Al mismo tiempo que este año 2022 se inauguraba, el fugaz renacer de la pospandemia llegaba a su fin. Corta vida resultó tener el amanecer posapocalíptico que terminó con una bofetada de proporciones: una nueva variante que resultó, nada menos, que el virus más contagioso que la humanidad jamás hubiera visto. En pocos días estábamos experimentando otro déjà vu de pesadilla: cientos de eventos familiares cancelados por contagios, caos en los aeropuertos, viajes que quedaron en el limbo…
Al mismo tiempo, la gente con su pertinaz esperanza de nuevos comienzos, a pesar del horizonte pandémico sin final cierto a la vista, alistó sus tradiciones de nuevo año con igual ilusión. ¡Había que renovar cierta fe en la humanidad, solo por esto!
Cientos de monigotes de todos los modelos y tamaños (políticos, superhéroes, monigotes de bolsillo, entre otros) agolparon las calles, a pesar de la prohibición de quemar años viejos en la vía pública. Asimismo, la gente preparaba su ropa interior de colores, sus maletas para correr y asegurar un año de viajes —a pesar de las imágenes de los miles de vuelos cancelados— sus ritos y cábalas para practicarlas aunque sea en las 4 paredes de su cuarentena omicrón.
Yo también, aunque escéptica de todos esos ritos de la suerte, preparé una especie de ceremonia personal con monigote incluido. No era un muñeco tipo vudú, que representara a ningún político, tampoco era una princesa de Disney, como se ha vuelto popular en el mercado de muñecos de año viejo. Era una simple hoja de papel en la que escribí todas las manías que quería desechar de mi interior. Y fue sencillísimo. En menos de tres minutos todo estaba claro. Luego vino la selección de la música que me acompañaría en mi pequeño acto de fin de año. Escogí el “Himno a la alegría”, el cuarto movimiento de la Novena sinfonía de Beethoven y pensé, como lo hago cada vez que la escucho, que, si algún paraíso existe después de la muerte, la bienvenida será con este himno sonando a todo volumen.
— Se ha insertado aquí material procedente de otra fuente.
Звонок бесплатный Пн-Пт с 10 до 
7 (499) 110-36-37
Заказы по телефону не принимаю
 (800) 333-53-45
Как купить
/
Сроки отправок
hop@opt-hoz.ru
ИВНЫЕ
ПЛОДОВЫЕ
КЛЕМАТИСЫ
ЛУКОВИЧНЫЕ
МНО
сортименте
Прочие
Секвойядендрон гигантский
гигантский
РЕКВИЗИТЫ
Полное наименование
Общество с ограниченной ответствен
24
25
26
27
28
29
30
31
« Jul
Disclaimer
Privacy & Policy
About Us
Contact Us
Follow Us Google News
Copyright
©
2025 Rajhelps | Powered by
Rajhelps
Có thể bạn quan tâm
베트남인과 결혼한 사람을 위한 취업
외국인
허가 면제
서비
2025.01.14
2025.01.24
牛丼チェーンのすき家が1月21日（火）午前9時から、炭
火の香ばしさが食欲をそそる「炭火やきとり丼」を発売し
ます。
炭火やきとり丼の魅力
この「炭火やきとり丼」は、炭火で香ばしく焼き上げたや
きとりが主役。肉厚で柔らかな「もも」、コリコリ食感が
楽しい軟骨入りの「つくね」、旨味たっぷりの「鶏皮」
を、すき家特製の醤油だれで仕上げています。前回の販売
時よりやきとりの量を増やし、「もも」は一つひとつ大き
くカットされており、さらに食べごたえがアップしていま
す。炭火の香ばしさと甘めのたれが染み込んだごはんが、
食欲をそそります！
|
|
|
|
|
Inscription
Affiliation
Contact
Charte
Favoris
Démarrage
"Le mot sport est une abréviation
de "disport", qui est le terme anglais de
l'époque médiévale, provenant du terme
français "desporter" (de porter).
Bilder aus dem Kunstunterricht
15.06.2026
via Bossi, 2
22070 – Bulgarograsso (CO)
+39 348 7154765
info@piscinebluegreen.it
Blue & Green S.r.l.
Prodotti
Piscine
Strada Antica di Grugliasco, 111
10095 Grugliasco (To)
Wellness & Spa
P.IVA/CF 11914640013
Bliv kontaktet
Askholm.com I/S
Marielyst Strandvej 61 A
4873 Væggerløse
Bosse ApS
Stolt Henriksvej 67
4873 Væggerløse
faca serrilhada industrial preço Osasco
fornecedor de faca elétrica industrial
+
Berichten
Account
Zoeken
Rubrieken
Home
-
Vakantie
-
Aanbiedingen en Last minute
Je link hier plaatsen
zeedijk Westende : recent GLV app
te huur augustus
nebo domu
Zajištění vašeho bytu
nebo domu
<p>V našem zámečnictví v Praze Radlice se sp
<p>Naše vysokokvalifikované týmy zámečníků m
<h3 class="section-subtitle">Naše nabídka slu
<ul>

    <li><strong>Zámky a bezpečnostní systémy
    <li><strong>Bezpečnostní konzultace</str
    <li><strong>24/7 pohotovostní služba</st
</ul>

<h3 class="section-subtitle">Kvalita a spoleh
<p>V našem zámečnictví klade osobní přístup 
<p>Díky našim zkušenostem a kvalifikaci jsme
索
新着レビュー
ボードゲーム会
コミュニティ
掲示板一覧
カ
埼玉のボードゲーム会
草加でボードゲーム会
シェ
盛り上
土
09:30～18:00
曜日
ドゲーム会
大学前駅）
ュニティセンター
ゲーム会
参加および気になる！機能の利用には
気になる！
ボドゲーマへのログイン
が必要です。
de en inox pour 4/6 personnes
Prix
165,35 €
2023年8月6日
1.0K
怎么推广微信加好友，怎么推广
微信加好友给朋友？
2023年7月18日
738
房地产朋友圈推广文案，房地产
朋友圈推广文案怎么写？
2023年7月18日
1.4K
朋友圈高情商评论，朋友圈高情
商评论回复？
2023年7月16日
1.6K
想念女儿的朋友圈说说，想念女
El soundtrack estaba listo y también mi pequeña lista de limpieza emocional y mental escrita a mano con minuciosidad. Alrededor de las cinco de la tarde de ese 31 de diciembre, mi hojita se quemó al son de Beethoven, poco a poco. Era una tarde ventosa y la llama estaba reticente, como reflejo de mi propio interior reacio a sacar esos hábitos y emociones casi atávicas, así que vi mis letras quemarse lento, como una experiencia estética por sí misma. Los restos quedaron en el plato y de repente esas cenizas de mi interior volaron con la siguiente ventisca, sin que yo pudiera atraparlas ni cambiar su destino. Fue un final poético, pensé. Les di una muerte santa y hermosa.
Luego vino el final de la pausa y llegó la vida normal con el sello de marca 2022. Diferente año, vieja piel… eso sí con la certeza de que la piel sí cambia y se transforma si se la moldea y trabaja a diario más allá de los acontecimientos exteriores, las pandemias y los apocalipsis. ¡Feliz año, queridos lectores!